En su reflexión solidaria con el pueblo hondureño, por la crisis institucional acaecida a partir del golpe de Estado contra el presidente Manuel Zelaya, Fray Graciano Buttarazzi recordó que la iglesia debe mantenerse firme, sobre todo porque en estas circunstancias de temor, el ser humano tiende a menospreciar las necesidades del prójimo por beneficios personales.
Los efectos que tales actitudes producen, indicó una asistente, son las violaciones a los derechos humanos y la tergiversación del concepto democrático.
“La democracia no es solamente llamar a los ciudadanos para que cada cinco años vayan a votar. Significa, también, que su voz y opinión son tomados en cuenta en las decisiones gubernamentales”, dijo Marcos López, un asistente a la celebración de la misa.

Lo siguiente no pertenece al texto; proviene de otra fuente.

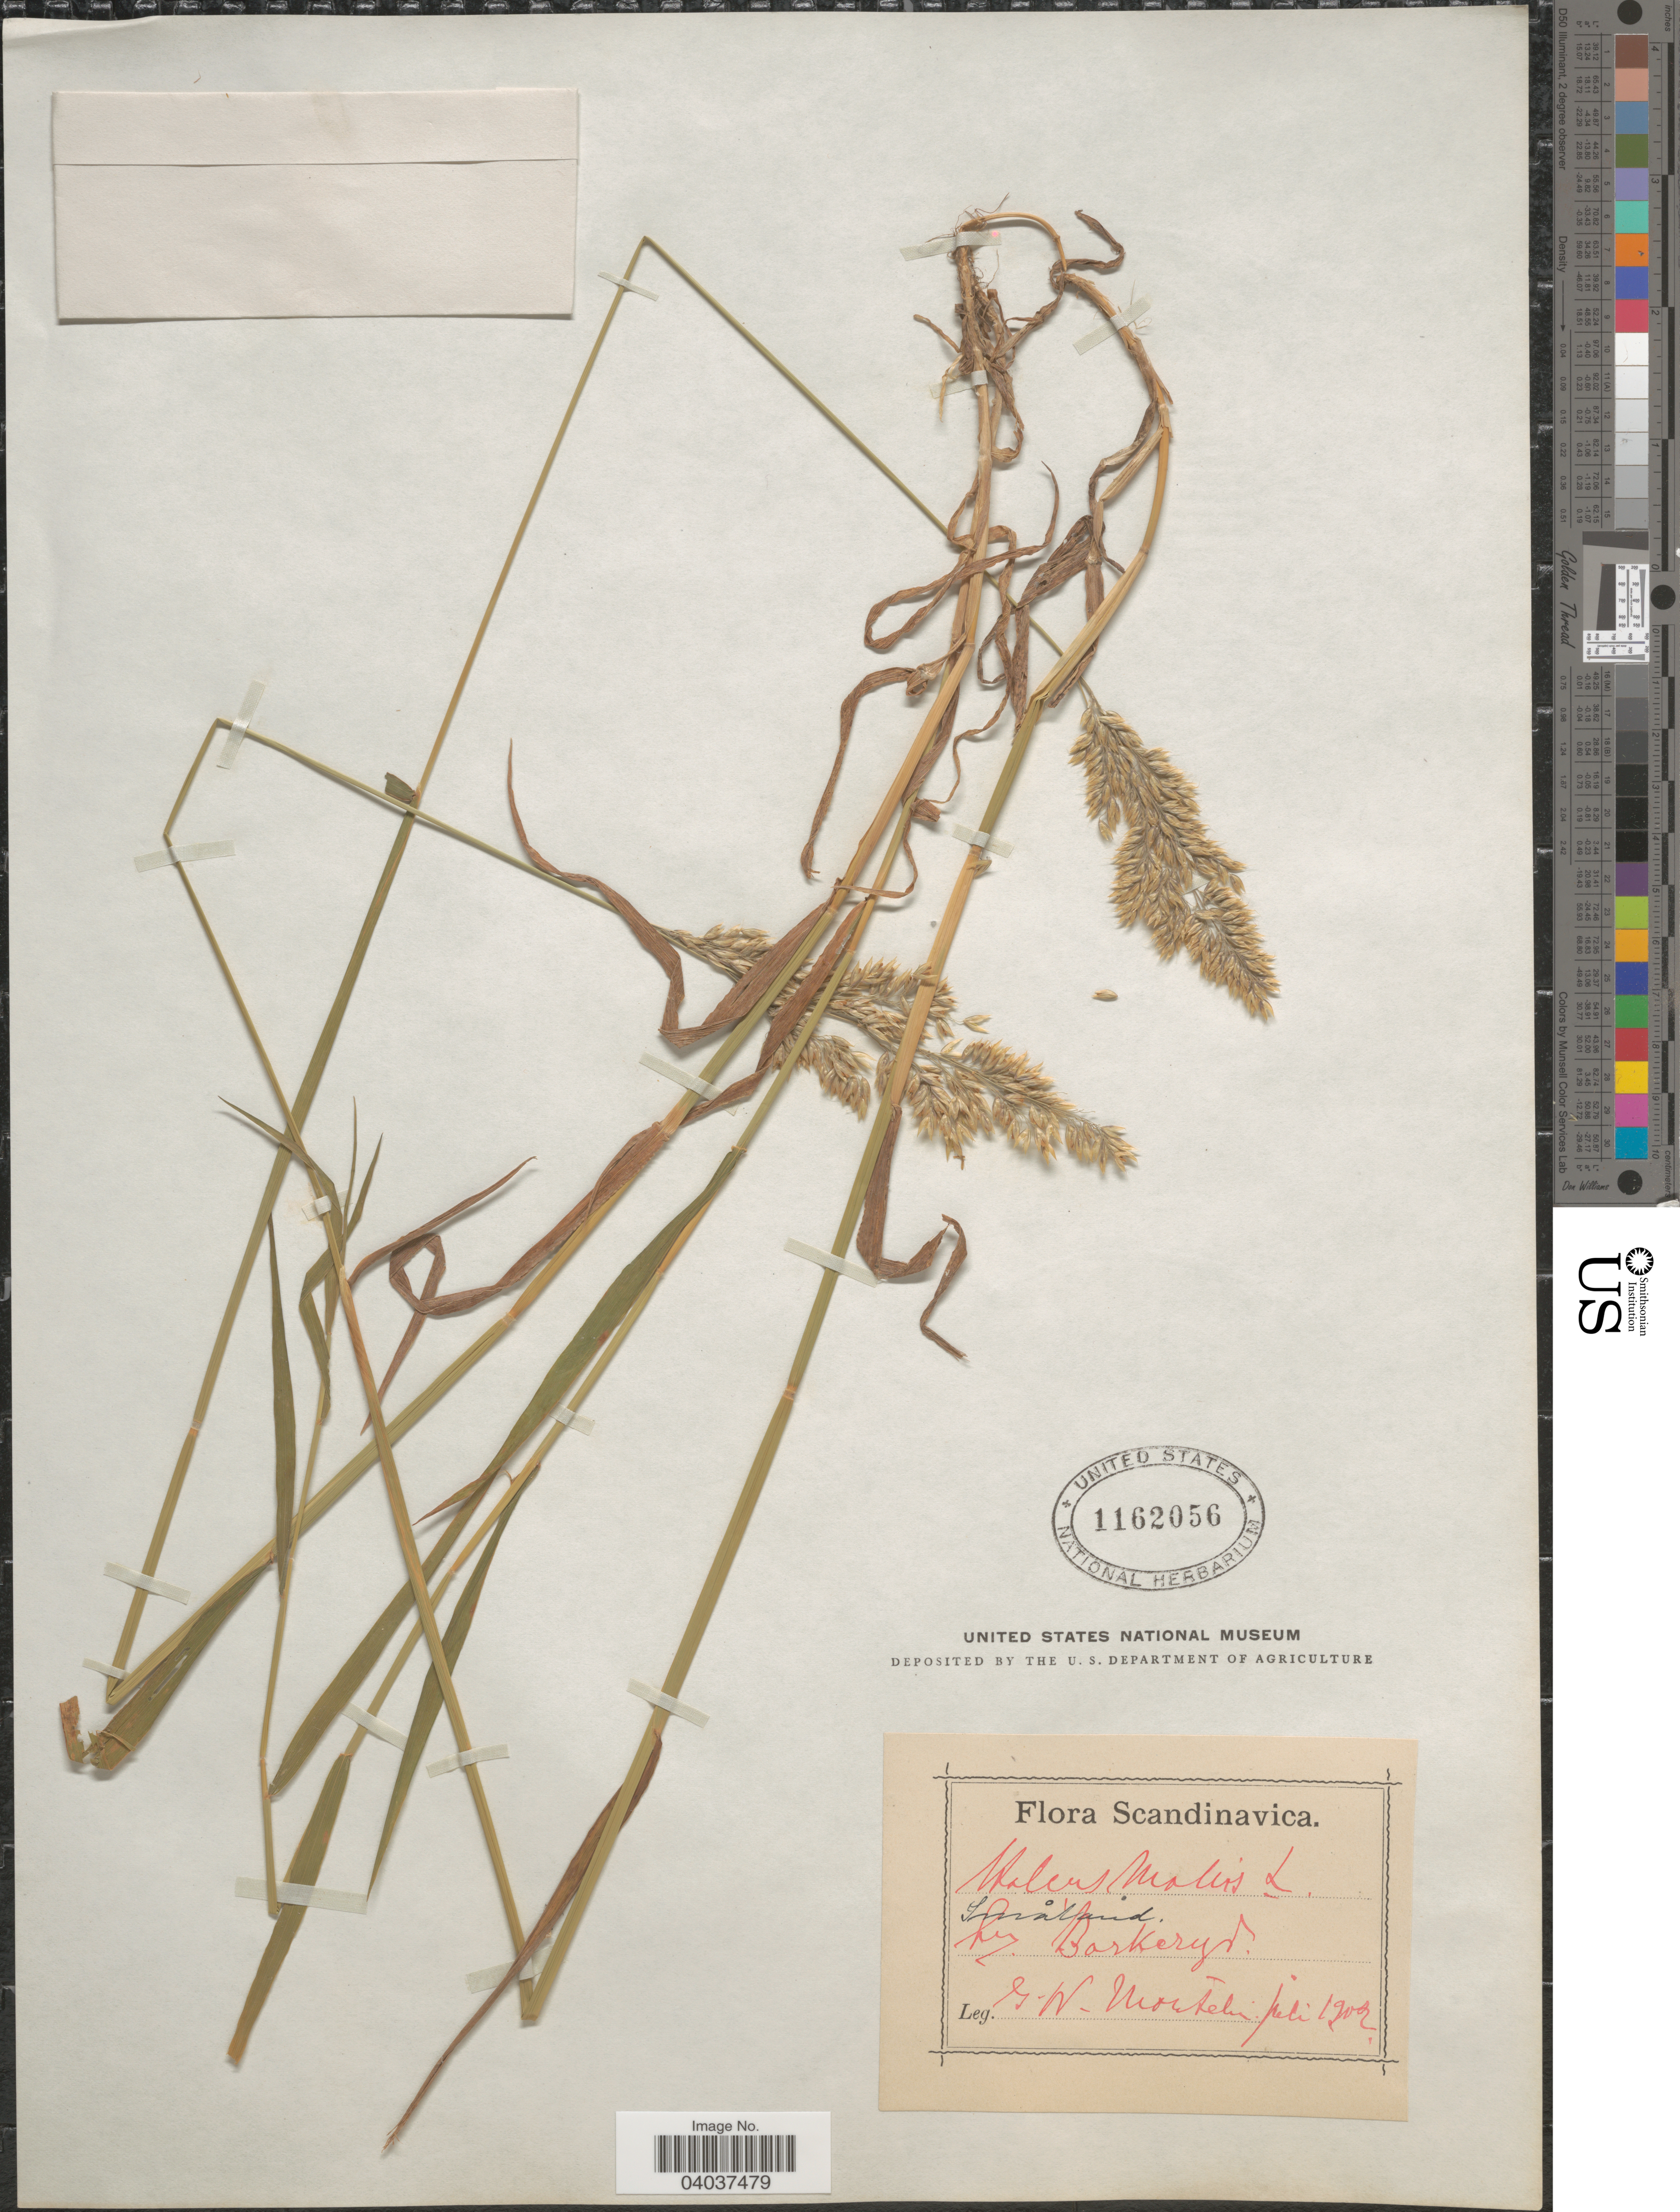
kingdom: Plantae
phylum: Tracheophyta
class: Liliopsida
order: Poales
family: Poaceae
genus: Holcus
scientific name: Holcus mollis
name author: L.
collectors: G. Montelin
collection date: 1902-07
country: Sweden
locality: Scandinavica. Småland, by Barkeryd.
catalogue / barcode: US 1162056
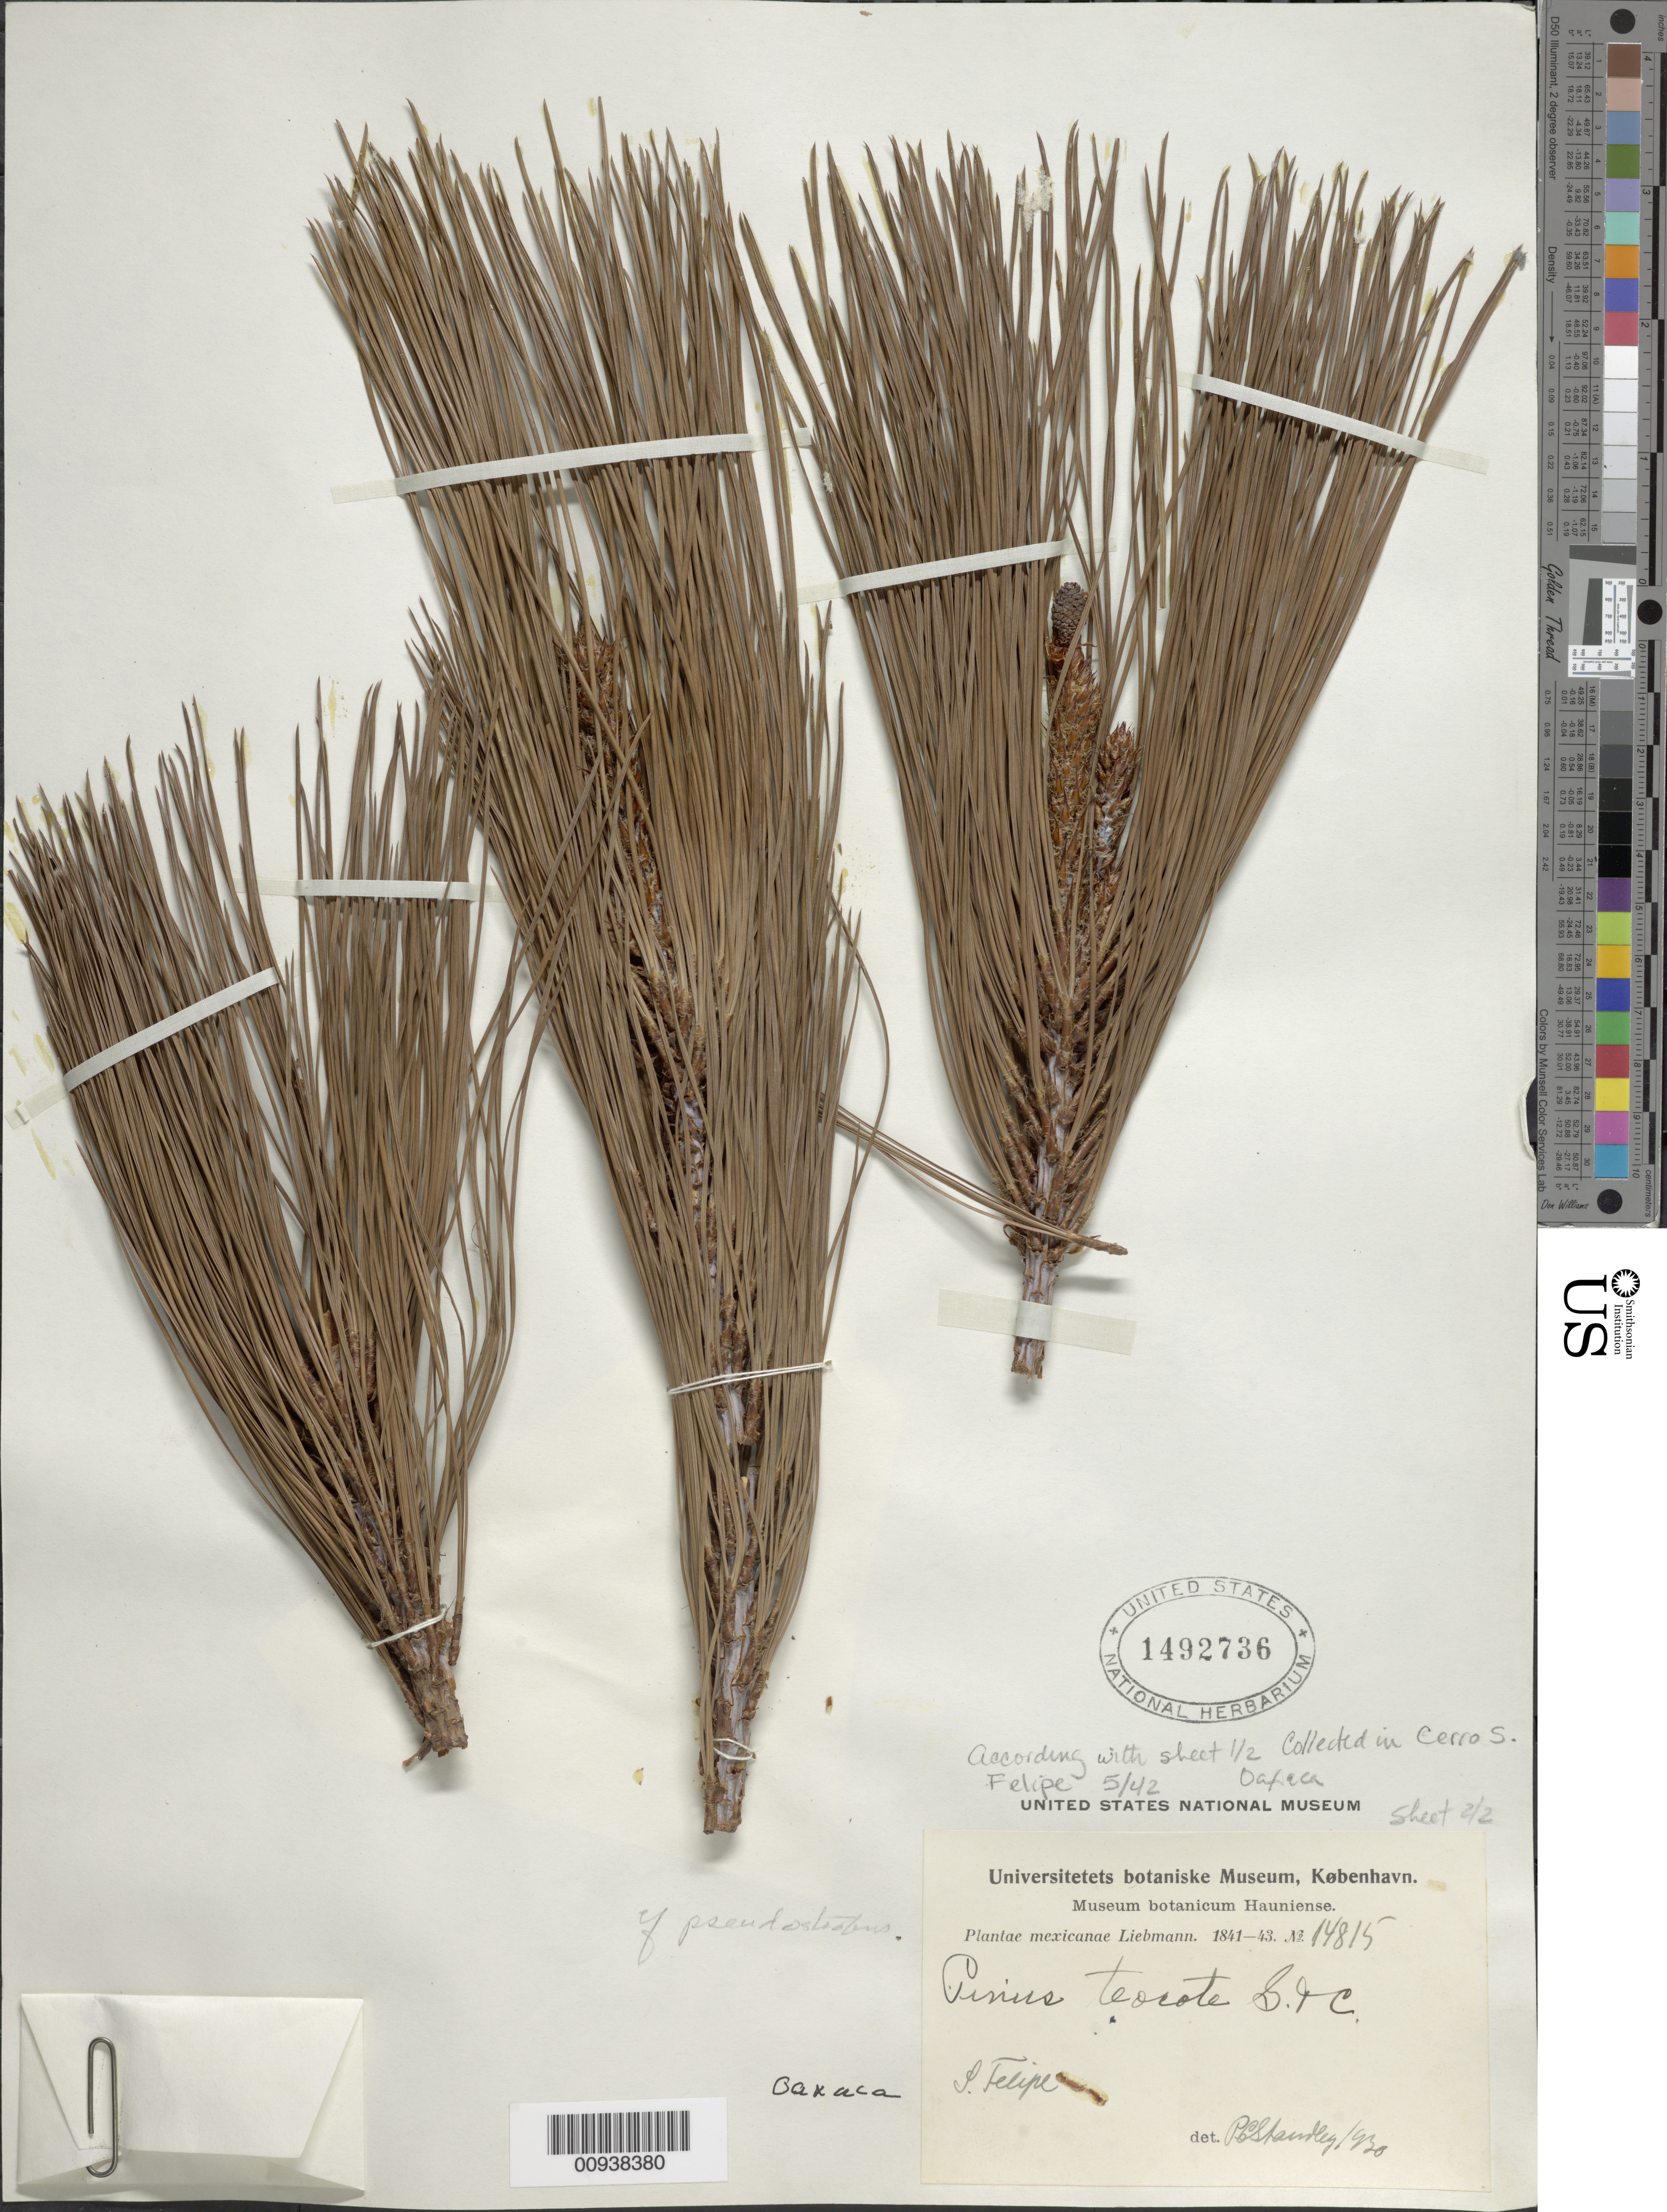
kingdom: Plantae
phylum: Tracheophyta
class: Pinopsida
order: Pinales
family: Pinaceae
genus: Pinus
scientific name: Pinus teocote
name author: Schltdl. & Cham.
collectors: F. M. Liebmann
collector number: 14815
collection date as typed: May 1842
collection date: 1842-05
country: Mexico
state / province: Oaxaca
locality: Cerro S. Felipe.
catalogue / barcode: US 1492736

El franciscano, desde el púlpito sacerdotal, frente a la tumba del obispo mártir salvadoreño, invitó a elevar una oración al Todopoderoso, para que el sistema democrático sea restablecido en el vecino país.
Hasta ayer, se reportaba otro asesinato contra un dirigente popular hondureño, identificado como Roger Bados, quien habría sido acribillado en su propia casa, presuntamente, por simpatizantes del gobierno golpista de Roberto Micheletti.
Las recientes declaraciones del Cardenal hondureño, Oscar Rodríguez Maradiaga, quien a través de un discurso dejó entrever su conformidad por el derrocamiento de Zelaya, fueron motivos de discusión.
“Que triste es cuando los intereses económicos subordinan la misión profética y humana de los cristianos”, comentó uno comentador litúrgico.
El recuerdo de personajes como Monseñor Romero y los Jesuitas, asesinados en 1980 y 1989, respectivamente, ayudan a confirmar que “en momentos de angustias la iglesia debe estar unida”, reflexionó Buttarazzi.
La atención de jóvenes, ancianos y adultos, en las palabras de Buttarazzi, concentraba no sólo la devoción religiosa de cada uno, sino también la necesidad de hermandad predicada.
La Cripta, cuyos ornamentos reflejaban la sencillez de la identidad cristiana salvadoreña, recibía la visita de personas que provenían de diversas partes de la capital, hasta las doce del mediodía.